**Excerpted records:**
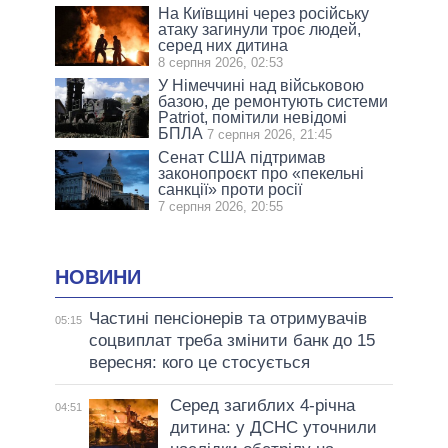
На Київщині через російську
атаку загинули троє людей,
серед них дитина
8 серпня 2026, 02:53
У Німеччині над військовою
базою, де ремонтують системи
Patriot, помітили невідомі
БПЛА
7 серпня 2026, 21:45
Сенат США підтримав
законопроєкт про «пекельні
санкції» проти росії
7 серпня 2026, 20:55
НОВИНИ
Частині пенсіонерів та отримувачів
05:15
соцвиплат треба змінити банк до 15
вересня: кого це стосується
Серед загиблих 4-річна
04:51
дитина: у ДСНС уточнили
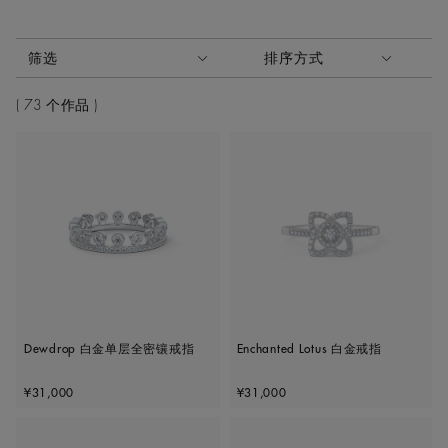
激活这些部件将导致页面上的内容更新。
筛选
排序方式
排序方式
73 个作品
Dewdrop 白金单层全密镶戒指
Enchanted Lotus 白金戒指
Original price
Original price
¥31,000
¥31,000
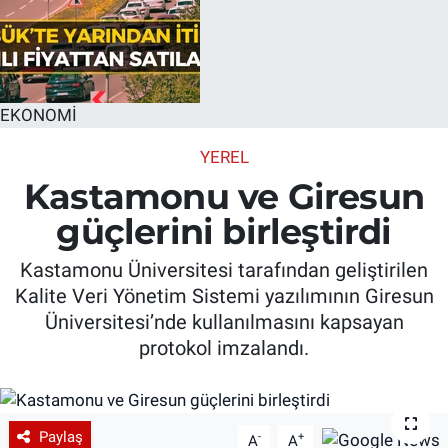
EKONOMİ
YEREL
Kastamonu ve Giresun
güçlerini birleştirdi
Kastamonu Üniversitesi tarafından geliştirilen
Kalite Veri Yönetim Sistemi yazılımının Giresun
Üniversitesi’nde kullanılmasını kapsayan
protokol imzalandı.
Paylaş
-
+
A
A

**Exercise:** Reproduce word for word the lines running from the line with "соцвиплат треба змінити банк до 15" through the end of the data, both included, and nothing else; leave out the pictures.

**Response to this task:**
соцвиплат треба змінити банк до 15
вересня: кого це стосується
Серед загиблих 4-річна
04:51
дитина: у ДСНС уточнили
激活这些部件将导致页面上的内容更新。
筛选
排序方式
排序方式
73 个作品
Dewdrop 白金单层全密镶戒指
Enchanted Lotus 白金戒指
Original price
Original price
¥31,000
¥31,000
EKONOMİ
YEREL
Kastamonu ve Giresun
güçlerini birleştirdi
Kastamonu Üniversitesi tarafından geliştirilen
Kalite Veri Yönetim Sistemi yazılımının Giresun
Üniversitesi’nde kullanılmasını kapsayan
protokol imzalandı.
Paylaş
-
+
A
A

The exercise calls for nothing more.